* Problem to solve *
With all pictures omitted, return verbatim the lines from the beginning of the records below through the line containing "TEAM SPIRIT".
== Supplied data ==
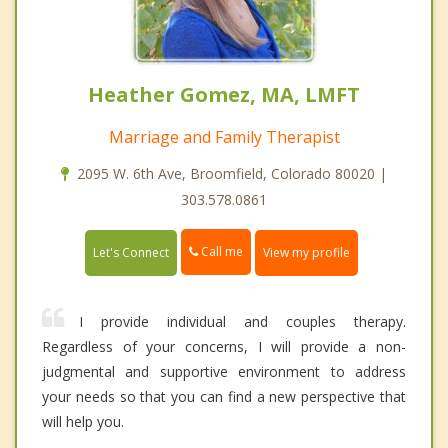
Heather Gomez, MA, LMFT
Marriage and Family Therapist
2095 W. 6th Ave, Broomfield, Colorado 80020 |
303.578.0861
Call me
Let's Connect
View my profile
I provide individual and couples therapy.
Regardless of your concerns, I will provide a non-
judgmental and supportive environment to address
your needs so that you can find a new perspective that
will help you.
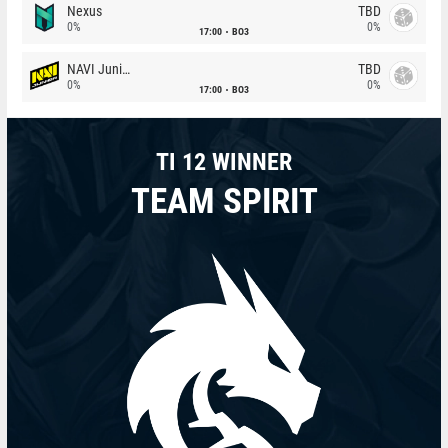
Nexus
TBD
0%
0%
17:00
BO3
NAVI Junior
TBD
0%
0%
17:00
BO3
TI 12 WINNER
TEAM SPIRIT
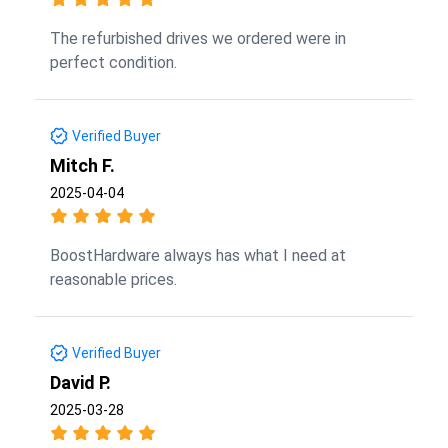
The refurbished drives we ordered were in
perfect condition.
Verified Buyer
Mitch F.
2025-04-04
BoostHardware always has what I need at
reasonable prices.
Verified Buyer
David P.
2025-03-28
===
* Solved problem *
Heather Gomez, MA, LMFT
Marriage and Family Therapist
2095 W. 6th Ave, Broomfield, Colorado 80020 |
303.578.0861
Call me
Let's Connect
View my profile
I provide individual and couples therapy.
Regardless of your concerns, I will provide a non-
judgmental and supportive environment to address
your needs so that you can find a new perspective that
will help you.
Nexus
TBD
0%
0%
17:00
BO3
NAVI Junior
TBD
0%
0%
17:00
BO3
TI 12 WINNER
TEAM SPIRIT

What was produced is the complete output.